Hi all, my DMS is running slowly and I've noticed that information events are delayed by over 2 hours behind real time. Rather than just restart, (the server had a restart 6 weeks ago) I'd like to know what's causing the issue. I've noted the following from Agents/BPA messages... (Cassandra DB Size) 'Large partitions detected for table elementdata Partitions: [partitionkey: 31148:26102 - size: 131.817MiB] Large partitions detected for table infotrace Partitions: [partitionkey: Unknown (reported by Nodetool) - size: 765 MiB]' This makes sense to me as the Element does have very large tables and the data is changing constantly. I've since deleted the Element and re-run the Cassandra BPA tool in system center, the message still exists.
Is there anything I should be checking apart from this? Are there any tools in DM to clean or refresh old files to keep the agent in better condition?
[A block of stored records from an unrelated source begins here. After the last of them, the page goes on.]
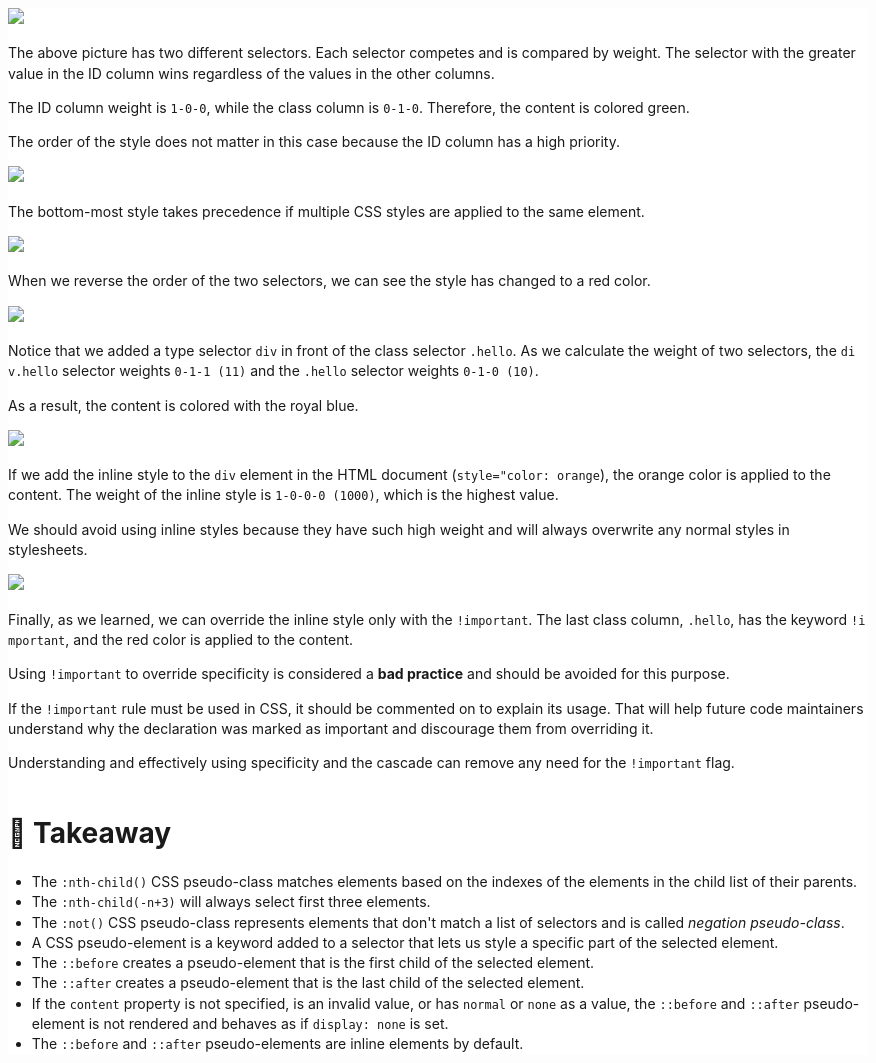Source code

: ![](https://velog.velcdn.com/images/devbang/post/72521f6c-9268-4bd9-969f-63ceb6a5b164/image.png)

The above picture has two different selectors. Each selector competes and is compared by weight. The selector with the greater value in the ID column wins regardless of the values in the other columns.

The ID column weight is `1-0-0`, while the class column is `0-1-0`. Therefore, the content is colored green.

The order of the style does not matter in this case because the ID column has a high priority.

![](https://velog.velcdn.com/images/devbang/post/99725b96-6e34-4de3-b04f-7eaf70fa5df4/image.png)

The bottom-most style takes precedence if multiple CSS styles are applied to the same element.

![](https://velog.velcdn.com/images/devbang/post/4564eee3-750c-44c0-9a79-58b9720264d3/image.png)

When we reverse the order of the two selectors, we can see the style has changed to a red color.

![](https://velog.velcdn.com/images/devbang/post/7ab29712-cc60-4fa4-916a-90210257948e/image.png)

Notice that we added a type selector `div` in front of the class selector `.hello`. As we calculate the weight of two selectors, the `div.hello` selector weights `0-1-1 (11)` and the `.hello` selector weights `0-1-0 (10)`.

As a result, the content is colored with the royal blue.

![](https://velog.velcdn.com/images/devbang/post/982743da-8bc9-41f1-beb2-80abac4c3b0a/image.png)

If we add the inline style to the `div` element in the HTML document (`style="color: orange`), the orange color is applied to the content. The weight of the inline style is `1-0-0-0 (1000)`, which is the highest value.

We should avoid using inline styles because they have such high weight and will always overwrite any normal styles in stylesheets.

![](https://velog.velcdn.com/images/devbang/post/ccd9dae2-1978-49aa-b2e5-39f279dcd63b/image.png)

Finally, as we learned, we can override the inline style only with the `!important`. The last class column, `.hello`, has the keyword `!important`, and the red color is applied to the content.

Using `!important` to override specificity is considered a **bad practice** and should be avoided for this purpose.

If the `!important` rule must be used in CSS, it should be commented on to explain its usage. That will help future code maintainers understand why the declaration was marked as important and discourage them from overriding it.

Understanding and effectively using specificity and the cascade can remove any need for the `!important` flag.

# 📌 Takeaway

- The `:nth-child()` CSS pseudo-class matches elements based on the indexes of the elements in the child list of their parents.
- The `:nth-child(-n+3)` will always select first three elements.
- The `:not()` CSS pseudo-class represents elements that don't match a list of selectors and is called _negation pseudo-class_.
- A CSS pseudo-element is a keyword added to a selector that lets us style a specific part of the selected element.
- The `::before` creates a pseudo-element that is the first child of the selected element.
- The `::after` creates a pseudo-element that is the last child of the selected element.
- If the `content` property is not specified, is an invalid value, or has `normal` or `none` as a value, the `::before` and `::after` pseudo-element is not rendered and behaves as if `display: none` is set.
- The `::before` and `::after` pseudo-elements are inline elements by default.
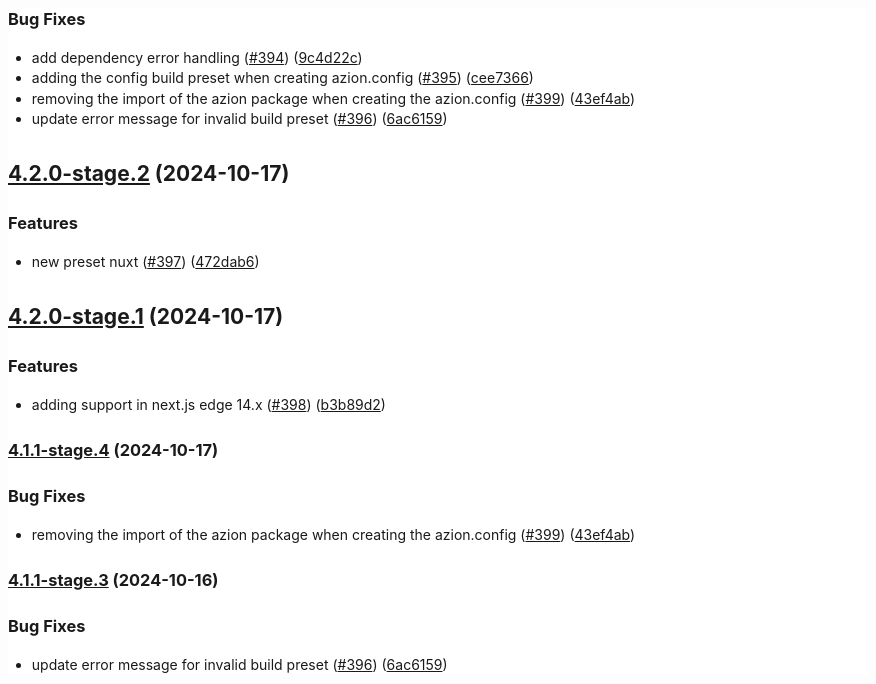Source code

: 
### Bug Fixes

* add dependency error handling ([#394](https://github.com/aziontech/bundler/issues/394)) ([9c4d22c](https://github.com/aziontech/bundler/commit/9c4d22cf678833d3e722de935ab9e6655947369d))
* adding the config build preset when creating azion.config ([#395](https://github.com/aziontech/bundler/issues/395)) ([cee7366](https://github.com/aziontech/bundler/commit/cee7366148ee7f2b69f0ce1a500a28f182117482))
* removing the import of the azion package when creating the azion.config ([#399](https://github.com/aziontech/bundler/issues/399)) ([43ef4ab](https://github.com/aziontech/bundler/commit/43ef4abb24e0049bc7a88fba71868f926ebdbd6b))
* update error message for invalid build preset ([#396](https://github.com/aziontech/bundler/issues/396)) ([6ac6159](https://github.com/aziontech/bundler/commit/6ac6159e1ef4e561f158f357aa3d48bf6a6ea04f))

## [4.2.0-stage.2](https://github.com/aziontech/bundler/compare/v4.2.0-stage.1...v4.2.0-stage.2) (2024-10-17)


### Features

* new preset nuxt ([#397](https://github.com/aziontech/bundler/issues/397)) ([472dab6](https://github.com/aziontech/bundler/commit/472dab6c115871941f87273c544063fef81879d4))

## [4.2.0-stage.1](https://github.com/aziontech/bundler/compare/v4.1.1-stage.4...v4.2.0-stage.1) (2024-10-17)


### Features

* adding support in next.js edge 14.x ([#398](https://github.com/aziontech/bundler/issues/398)) ([b3b89d2](https://github.com/aziontech/bundler/commit/b3b89d22a477276c526b34bd5259827d1830c51e))

### [4.1.1-stage.4](https://github.com/aziontech/bundler/compare/v4.1.1-stage.3...v4.1.1-stage.4) (2024-10-17)


### Bug Fixes

* removing the import of the azion package when creating the azion.config ([#399](https://github.com/aziontech/bundler/issues/399)) ([43ef4ab](https://github.com/aziontech/bundler/commit/43ef4abb24e0049bc7a88fba71868f926ebdbd6b))

### [4.1.1-stage.3](https://github.com/aziontech/bundler/compare/v4.1.1-stage.2...v4.1.1-stage.3) (2024-10-16)


### Bug Fixes

* update error message for invalid build preset ([#396](https://github.com/aziontech/bundler/issues/396)) ([6ac6159](https://github.com/aziontech/bundler/commit/6ac6159e1ef4e561f158f357aa3d48bf6a6ea04f))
Are there any files I can manually delete to help? Where can I check how much alarm, trend and parameter data is stored? Maybe this could be reduced to help? Any other best practices?
Thanks!
Ross
Hello Ross,
It sounds like you have a system that generates too much information events. I would try and identify where the flood of information events comes from by inspecting the information tab in DataMinerCube alarm console. You can potentially already isolate or detect frequent culprits like elements, correlation rules, actions that are causing these and then in turn try and reduce the frequency.
From the BPA you can see infotrace is big, this is basically the history of the information events.
If your alarm console is lagging behind it means the different processes handling them can't keep up with the flood of information events.
Hi, thanks for the response it’s very much appreciated. I’m still getting the infotrace alert in BPA but my system isn’t generating many alarms or information events at all. Less than 10 per hour usually. Is there any way I can manually delete these large files without affecting operation? Also, it would be good if I could see what was causing it but there’s not link to processes or Element ID etc so I’m not sure what the issue is. I had to restart the agent for another reason last week but it’s already running 15 minutes behind for information events.